En l'occurrence, compte tenu de la liste des opérations produite le 16 août 2024, l'indemnité de Me Yann Jaillet, conseil d'office, est arrêtée à 1'283 fr. pour les opérations effectuées en 2023, soit 1'134 fr. d'honoraires (6 heures et 18 minutes x 180 fr.) et 56.70 fr. de débours (1'134 fr. x 5%), plus 91.70 fr. de TVA ([1'134 fr. + 56.70 fr.] x 7.7 %). Pour les opérations effectuées en 2024, son indemnité s'élève à 256 fr., soit 225 fr. d'honoraires (1 heure et 15 minutes x 180 fr.), à quoi s'ajoutent les débours par 11.25 fr. (225 fr. x 5%), plus 19.15 fr. de TVA ([225 fr. + 11.25 fr.] x 8.1%). L'indemnité d'office est donc arrêtée au total à 1'539 fr.
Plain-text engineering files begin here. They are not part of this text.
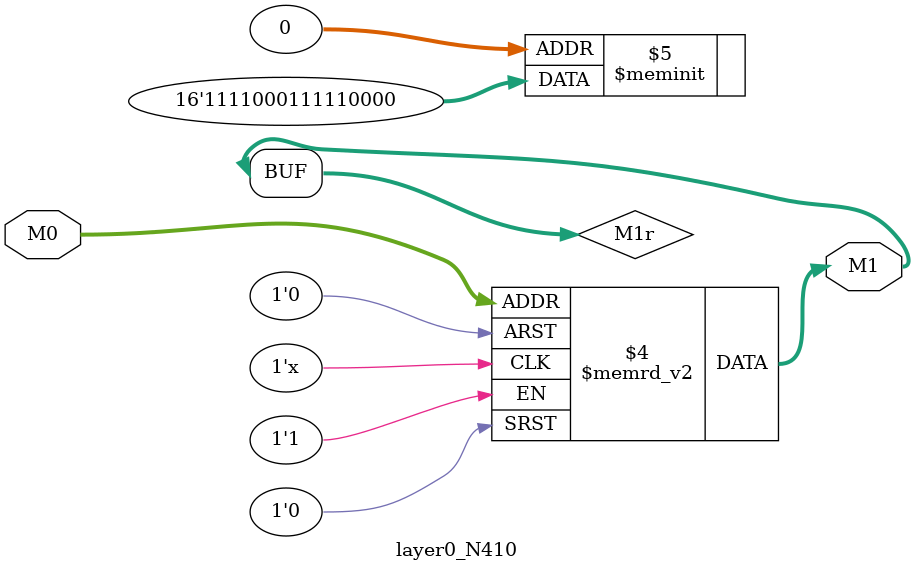
<source format=v>
module layer0_N410 ( input [2:0] M0, output [1:0] M1 );

	(*rom_style = "distributed" *) reg [1:0] M1r;
	assign M1 = M1r;
	always @ (M0) begin
		case (M0)
			3'b000: M1r = 2'b00;
			3'b100: M1r = 2'b01;
			3'b010: M1r = 2'b11;
			3'b110: M1r = 2'b11;
			3'b001: M1r = 2'b00;
			3'b101: M1r = 2'b00;
			3'b011: M1r = 2'b11;
			3'b111: M1r = 2'b11;

		endcase
	end
endmodule

</source>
L'indemnité de conseil d'office et les frais de justice sont provisoirement supportés par le canton, la recourante étant rendue attentive au fait qu'elle est tenue de rembourser le montant ainsi avancé dès qu'elle sera en mesure de le faire (art. 122 al. 1 let. a et 123 al. 1 CPC, par renvoi de l'art. 18 al. 5 LPA-VD). Il incombe à la Direction générale des affaires institutionnelles et des communes (DGAIC) de fixer les modalités de ce remboursement (art. 5 RAJ), en tenant compte des versements opérés durant la procédure.
Par ces motifs
la Cour de droit administratif et public
du Tribunal cantonal
arrête:
I. Le recours est rejeté.
II. La décision sur opposition du Service de la population du 4 juillet 2023 est confirmée.
III. L'émolument judiciaire, arrêté à 600 (six cents) francs, est laissé provisoirement à la charge de l'Etat.
IV. L'indemnité de conseil d'office de Me Yann Jaillet est arrêtée à 1'539 (mille cinq cent trente-neuf) francs, débours et TVA compris.
V. Le bénéficiaire de l'assistance judiciaire est, dans la mesure de l’art. 123 CPC, applicable par renvoi de l'art. 18 al. 5 LPA-VD, tenu au remboursement des frais de justice et de l’indemnité du conseil d’office mis à la charge de l’Etat.
VI. Il n'est pas alloué de dépens.
Lausanne, le 20 août 2024
Le président: La greffière:
Le présent arrêt est communiqué aux destinataires de l'avis d'envoi ci-joint, ainsi qu'au Secrétariat d'Etat aux migrations (SEM)
Il peut faire l'objet, dans les trente jours suivant sa notification, d'un recours au Tribunal fédéral (Tribunal fédéral suisse, 1000 Lausanne 14). Le recours en matière de droit public s'exerce aux conditions des articles 82 ss de la loi du 17 juin 2005 sur le Tribunal fédéral (LTF - RS 173.110), le recours constitutionnel subsidiaire à celles des articles 113 ss LTF. Le mémoire de recours doit être rédigé dans une langue officielle, indiquer les conclusions, les motifs et les moyens de preuve, et être signé. Les motifs doivent exposer succinctement en quoi l’acte attaqué viole le droit. Les pièces invoquées comme moyens de preuve doivent être jointes au mémoire, pour autant qu’elles soient en mains de la partie; il en va de même de la décision attaquée.